Things I am really looking for:

- defineable fonts
- change colors on cliparts
- text outline
- preferably text on paths but I can live without it

openTshirts - gave up when I realized it was built on flash. Can't use it on mobile devices and no date given for if/when the non-flash version will be available. If the HTML version becomes available, I may go that route.

T-Shirt eCommerce T-Shirt Designer - can't use it, my host does not allow php imagick. Same 'designer' as Opencart Custom Product Designer.

Opencart Custom Product Designer - spent the most time on this one. Unuseable no matter how many times nicefile spams the board about it. Little to no documentation, if/when you do get it installed, it takes forever to create products and when you go back and change a description or attribute, it loses the images and you have to start over. Also says it supports DTG/Screen/Embroidery but that means you need to build a separate design for each and if you want to use it on a t-shirt, you need to have 3 versions of the same t-shirt in your product list. I'm throwing in the towel on this one.

PrintEcommerce - way out of my price range, very arrogant reply to my inquiry about what it's server requirements are, more interested in trying to arrange a phone conversation than answering my email questions about server requirements.

ShirtTools - can't use it, my host does not allow php imagick.

Deconetwork - way out of my price range

Shopify - looks decent, trying to avoid monthly charges for a site that may go nowhere.

MyStyle Custom Product Designer Plugin - looks to be a viable option but requires WP and Woo and I'd have to learn both.

No-Refresh - no pricing unless you send an inquiry => I look elsewhere


I'm sure I've looked at a few others but they are not jumping out right now...

Anyone have anything I missed that might do what I am looking to do?


----------



## royster13 (Aug 14, 2007)

Sorry IMO it takes money to make money.....Or every one would be doing it.....


----------



## tfalk (Apr 3, 2008)

I hear you... At the same time, there has to be something out there. All of us small mom/pop shops can't afford to drop $5K on a website that may only generate a couple hundred dollars of sales every year.


----------



## tfalk (Apr 3, 2008)

Well, developer of Opencart Custom Product Designer did something to my site and now the app appears to work. Turns out it was partially my fault, apparently my server only supports some type of native version of imagick and not the PHP version. Once I had the site moved to a different server, things appear to be working better. I'm still not convinced this product is the way to go, there is no way to tell it if you are using screen or embroidery without building separate products for each.

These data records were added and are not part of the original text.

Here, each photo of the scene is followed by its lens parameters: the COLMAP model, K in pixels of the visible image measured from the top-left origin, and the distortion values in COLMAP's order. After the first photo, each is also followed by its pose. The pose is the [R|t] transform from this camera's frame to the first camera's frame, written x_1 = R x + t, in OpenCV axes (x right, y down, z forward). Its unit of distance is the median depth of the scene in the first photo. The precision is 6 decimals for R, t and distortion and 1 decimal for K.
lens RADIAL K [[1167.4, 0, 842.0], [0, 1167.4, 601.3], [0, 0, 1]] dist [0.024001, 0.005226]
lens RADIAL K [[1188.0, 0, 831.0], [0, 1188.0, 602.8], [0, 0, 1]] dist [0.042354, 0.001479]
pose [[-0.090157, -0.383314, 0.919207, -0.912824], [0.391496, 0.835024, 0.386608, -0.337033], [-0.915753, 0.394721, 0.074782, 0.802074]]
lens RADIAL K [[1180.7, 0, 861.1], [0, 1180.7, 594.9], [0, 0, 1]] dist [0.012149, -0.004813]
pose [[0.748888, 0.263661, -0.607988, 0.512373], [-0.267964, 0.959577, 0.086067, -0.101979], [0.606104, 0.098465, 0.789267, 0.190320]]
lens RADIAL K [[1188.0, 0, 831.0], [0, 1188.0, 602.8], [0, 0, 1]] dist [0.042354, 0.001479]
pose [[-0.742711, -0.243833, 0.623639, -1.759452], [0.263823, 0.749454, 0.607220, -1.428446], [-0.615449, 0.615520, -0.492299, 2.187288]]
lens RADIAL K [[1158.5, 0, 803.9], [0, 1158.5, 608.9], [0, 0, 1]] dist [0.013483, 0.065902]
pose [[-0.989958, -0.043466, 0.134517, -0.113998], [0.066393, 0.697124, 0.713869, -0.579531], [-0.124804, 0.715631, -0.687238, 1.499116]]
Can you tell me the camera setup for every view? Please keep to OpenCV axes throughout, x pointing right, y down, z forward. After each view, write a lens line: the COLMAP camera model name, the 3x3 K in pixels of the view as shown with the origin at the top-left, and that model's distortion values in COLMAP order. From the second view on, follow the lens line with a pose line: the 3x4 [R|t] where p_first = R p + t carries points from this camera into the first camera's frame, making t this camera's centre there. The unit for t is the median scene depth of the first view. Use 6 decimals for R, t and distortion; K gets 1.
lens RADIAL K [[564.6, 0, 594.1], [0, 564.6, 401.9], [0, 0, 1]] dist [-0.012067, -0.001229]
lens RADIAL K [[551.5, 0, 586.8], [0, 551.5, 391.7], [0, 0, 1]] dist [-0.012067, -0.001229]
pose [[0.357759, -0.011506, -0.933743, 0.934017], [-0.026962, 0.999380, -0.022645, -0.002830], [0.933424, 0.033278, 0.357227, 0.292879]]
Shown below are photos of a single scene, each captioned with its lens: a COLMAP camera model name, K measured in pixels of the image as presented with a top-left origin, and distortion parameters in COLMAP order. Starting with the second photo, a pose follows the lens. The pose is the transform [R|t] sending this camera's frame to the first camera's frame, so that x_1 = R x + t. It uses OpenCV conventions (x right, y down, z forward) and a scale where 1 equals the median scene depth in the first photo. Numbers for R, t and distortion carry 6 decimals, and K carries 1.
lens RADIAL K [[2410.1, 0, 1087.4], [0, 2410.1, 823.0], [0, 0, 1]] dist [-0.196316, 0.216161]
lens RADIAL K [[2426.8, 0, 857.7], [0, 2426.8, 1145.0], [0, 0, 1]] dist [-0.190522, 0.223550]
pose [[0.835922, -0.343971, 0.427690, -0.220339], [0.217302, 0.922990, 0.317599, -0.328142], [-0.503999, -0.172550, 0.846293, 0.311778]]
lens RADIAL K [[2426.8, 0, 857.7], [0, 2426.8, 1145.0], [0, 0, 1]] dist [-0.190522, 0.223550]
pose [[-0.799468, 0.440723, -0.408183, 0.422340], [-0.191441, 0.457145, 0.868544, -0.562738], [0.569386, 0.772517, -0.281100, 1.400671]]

If nicefile is the developer like I think, thanks for the help!

Nobody else has any input?


----------



## lvprinting (Sep 23, 2014)

tfalk said:


> I hear you... At the same time, there has to be something out there. All of us small mom/pop shops can't afford to drop $5K on a website that may only generate a couple hundred dollars of sales every year.


How many of your customers are going to use your online designer tool? I once thought it would be great to have, but I do fine without it.

My site offers instant quotes instead. It was much easier to build out than a online designer application, even one of the better ones like Opentshirts.

Sent from my Samsung Galaxy S5 using T-Shirt Forums


----------



## TPrintDesigner (Sep 16, 2007)

Hi

Why not use a server that supports imagick? Bluehost, Hostgator.. There are many out there for around $8 per month.


----------



## loner (Jun 30, 2011)

small shop looking for cheap way to design my t-shirts thank you for your time loner


----------